• **MATERIAL PROVIDED**:

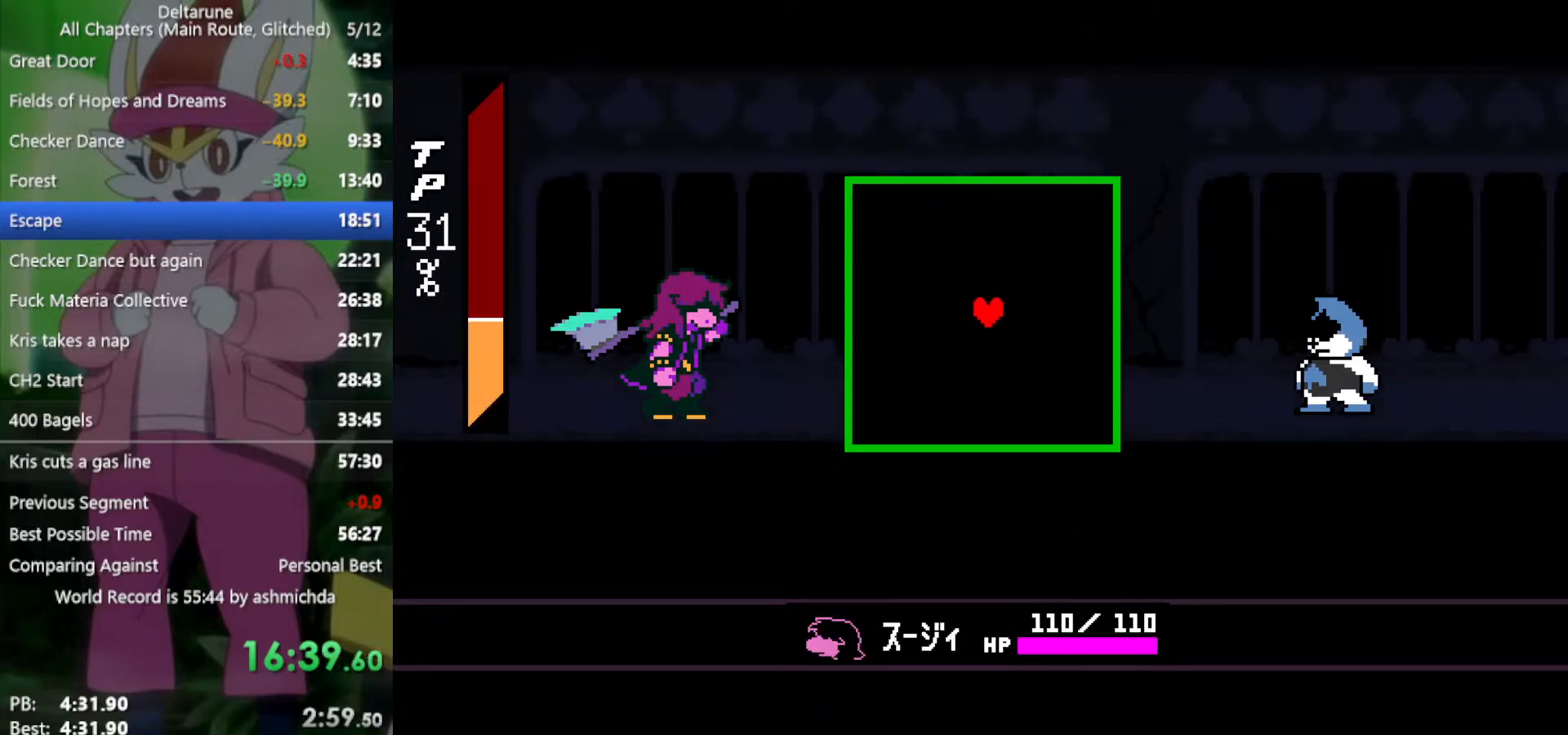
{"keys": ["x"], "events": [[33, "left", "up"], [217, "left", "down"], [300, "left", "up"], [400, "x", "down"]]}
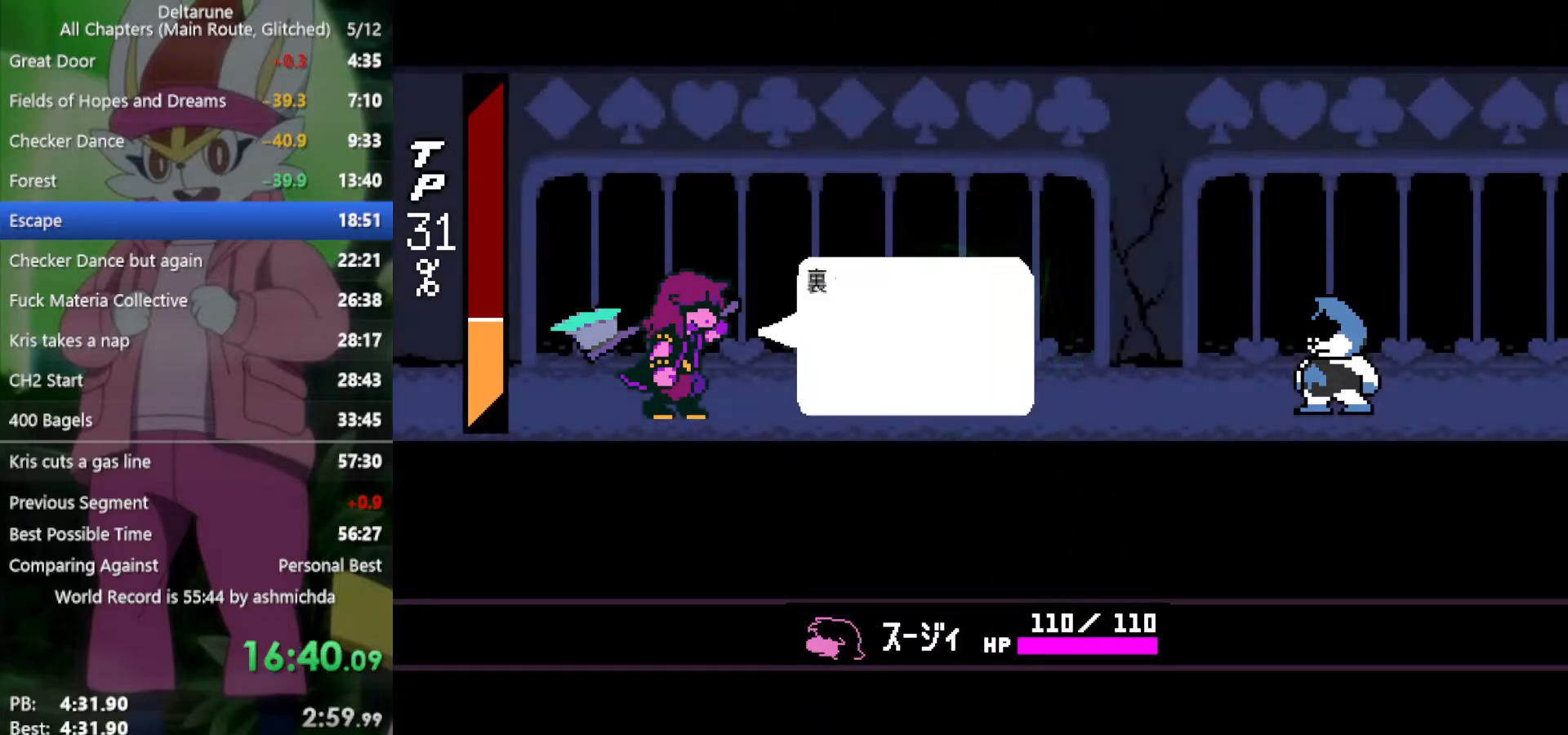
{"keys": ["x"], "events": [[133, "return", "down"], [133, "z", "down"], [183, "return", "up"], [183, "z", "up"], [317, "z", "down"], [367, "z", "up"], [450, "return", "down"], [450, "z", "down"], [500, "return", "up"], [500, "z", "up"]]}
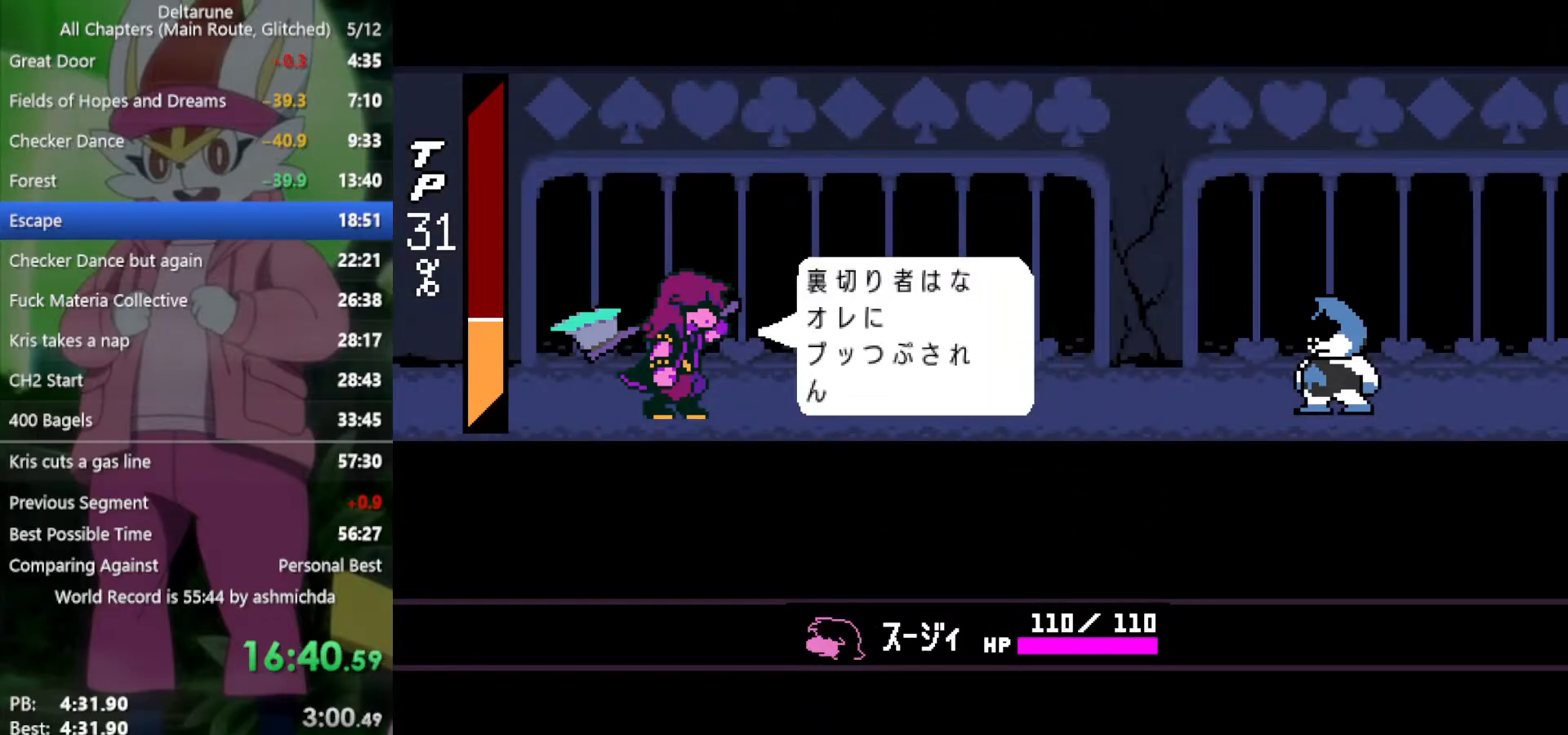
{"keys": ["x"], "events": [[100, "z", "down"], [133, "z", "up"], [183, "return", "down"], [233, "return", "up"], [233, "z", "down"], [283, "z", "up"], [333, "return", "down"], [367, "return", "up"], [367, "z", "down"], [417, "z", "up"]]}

• **DESCRIPTION OF THE TASK**: Search the listing for "return" and copy each line holding it.

• **RESULT**:
{"keys": ["x"], "events": [[133, "return", "down"], [133, "z", "down"], [183, "return", "up"], [183, "z", "up"], [317, "z", "down"], [367, "z", "up"], [450, "return", "down"], [450, "z", "down"], [500, "return", "up"], [500, "z", "up"]]}
{"keys": ["x"], "events": [[100, "z", "down"], [133, "z", "up"], [183, "return", "down"], [233, "return", "up"], [233, "z", "down"], [283, "z", "up"], [333, "return", "down"], [367, "return", "up"], [367, "z", "down"], [417, "z", "up"]]}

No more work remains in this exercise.